Express each line of the material below as a JSON list of strings, one string per line, with blank lines and pictures left out.

Page element annotations:
Start
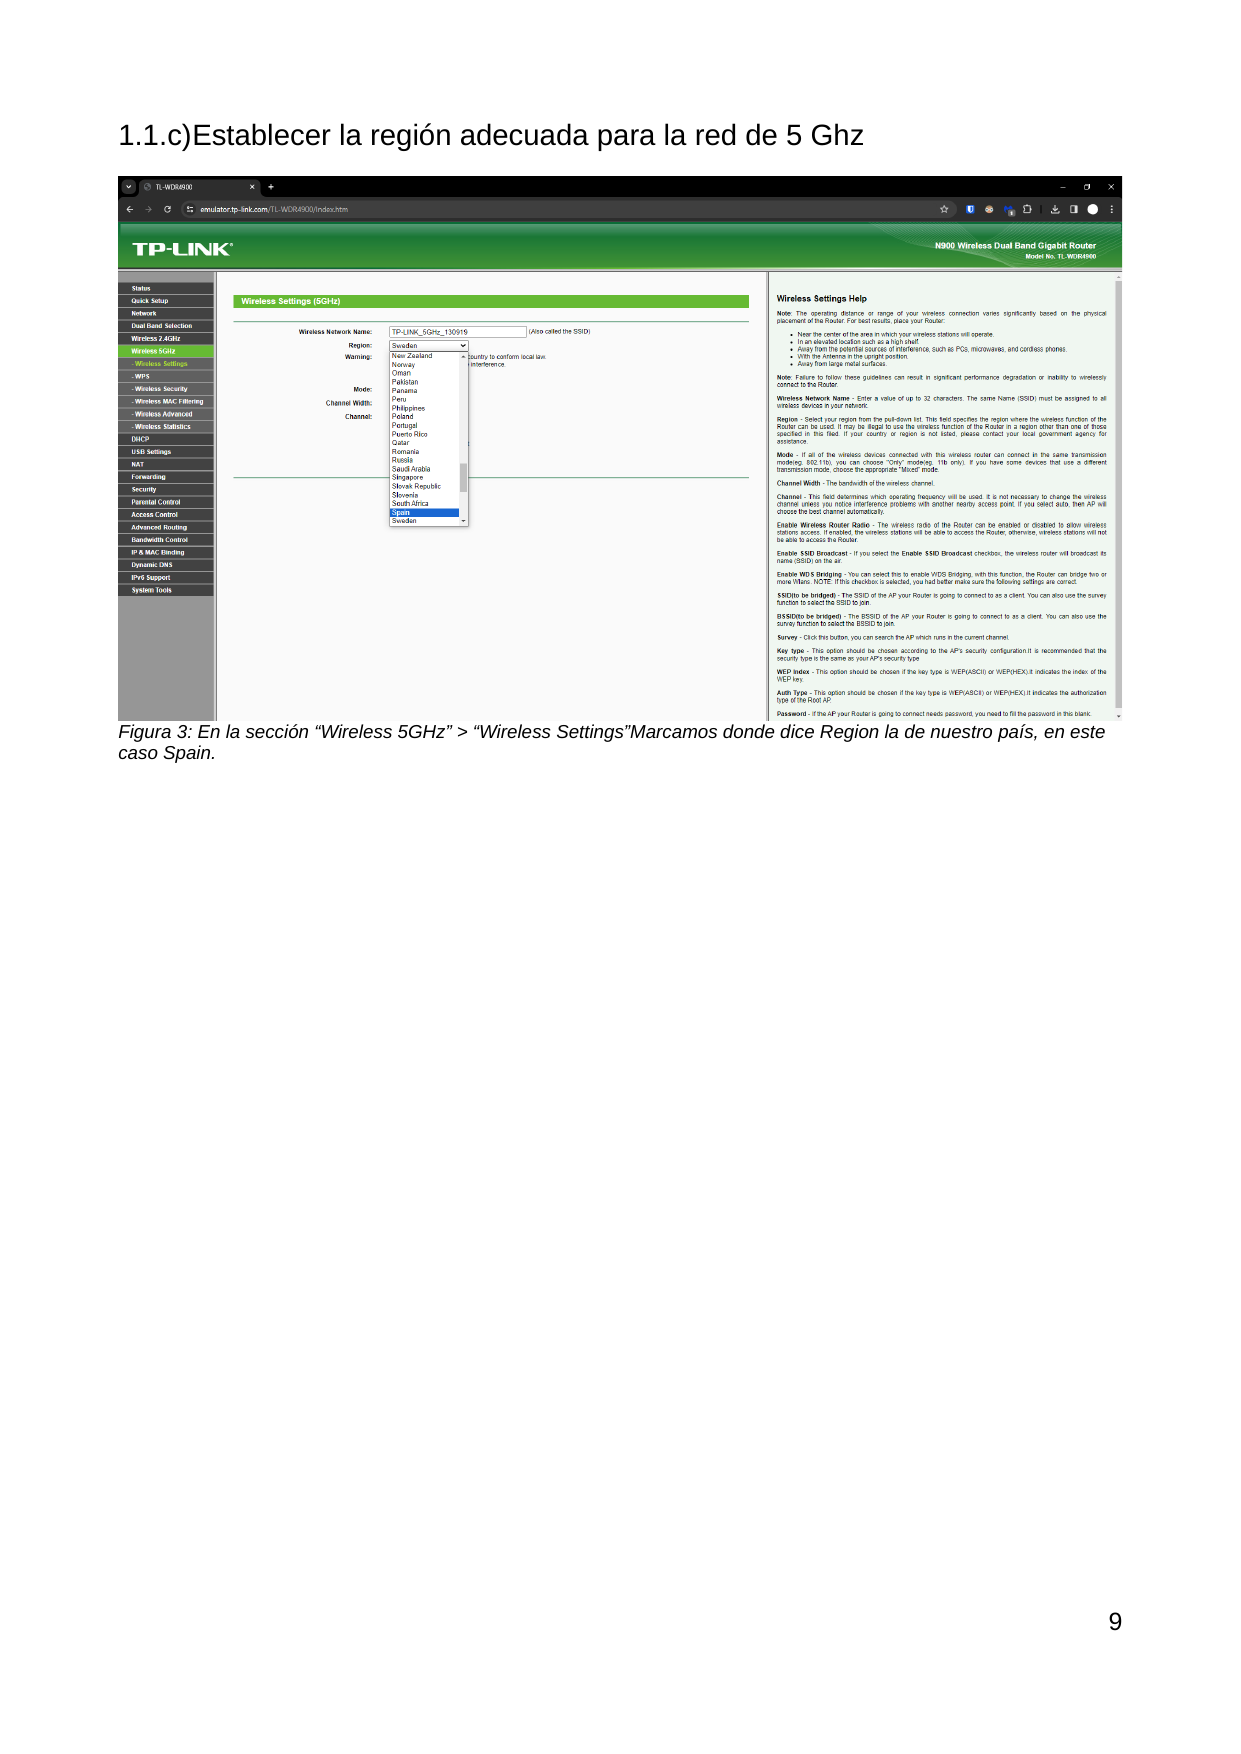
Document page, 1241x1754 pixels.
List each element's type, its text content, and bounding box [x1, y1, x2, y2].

subtitle Establecer la región adecuada para la red de 5 Ghz [118, 118, 1122, 152]
text Figura 3: En la sección “Wireless 5GHz” > “Wireless Settings”Marcamos donde dice Region la de nuestro país, en este caso Spain. [118, 721, 1122, 764]
picture [118, 176, 1123, 721]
End
COMPLETED TASK -
[
  "Document page, 1241x1754 pixels.",
  "List each element's type, its text content, and bounding box [x1, y1, x2, y2].",
  "subtitle Establecer la región adecuada para la red de 5 Ghz [118, 118, 1122, 152]",
  "text Figura 3: En la sección “Wireless 5GHz” > “Wireless Settings”Marcamos donde dice Region la de nuestro país, en este caso Spain. [118, 721, 1122, 764]",
  "picture [118, 176, 1123, 721]"
]